Reading:Hobby-- "Old Harbor" (1909), by William John Hopkins and "The Beloved Woman" (1920), by Kathleen Norris I was trying to read Norris's "Martie, Unconquered". But it was so dismal and dreary I couldn't maintain an interest. None of the characters were particularly likable, so I only made it about halfway through chapter 4 before walking away. And I find that even if I feel like reading of a woman's troubles and travails, I prefer to do it in more graciously appointed surroundings than Norris was providing in Martie.

Listening: Buddy Guy (it's a Chicago/WXRT thing), Dawes (I have a supernatural love for singing along with "When My Time Comes"), The Beatles (not my favorite, but for some reason, "Back in the USSR" is another belt-it-out song for me)

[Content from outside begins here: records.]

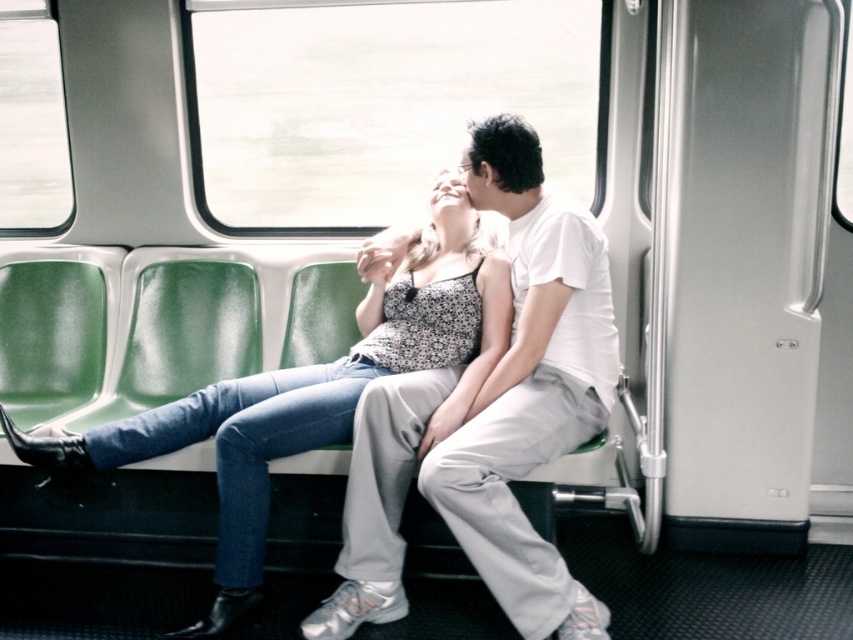
Question: Can you confirm if white cotton shirt at center is smaller than denim jeans at center?

Choices:
 (A) yes
 (B) no

Answer: (A)

Question: Does white cotton shirt at center appear under denim jeans at center?

Choices:
 (A) yes
 (B) no

Answer: (B)

Question: Which point is farther to the camera?

Choices:
 (A) denim jeans at center
 (B) white cotton shirt at center

Answer: (A)

Question: Is white cotton shirt at center to the right of denim jeans at center from the viewer's perspective?

Choices:
 (A) no
 (B) yes

Answer: (B)

Question: Which object appears farthest from the camera in this image?

Choices:
 (A) denim jeans at center
 (B) white cotton shirt at center

Answer: (A)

Surfing: Just some Diaryland housekeeping-- I finally got around to updating this page, and my archive pages. Since Haloscan and Raging Pistachio Designs are long gone, I got rid of those links, and switched to the default Diaryland link. The DL-specific buddy list, I did away with completely, since pretty much everyone but me has abandoned the place. (I would probably do it too, if I could afford professional help with moving all these years of archives. I tried doing it myself once, on WP, but it drove me bats & took forever to do like two months worth, and then it looked like shit.) I still want to update my links page; it's still valid, but a little dated.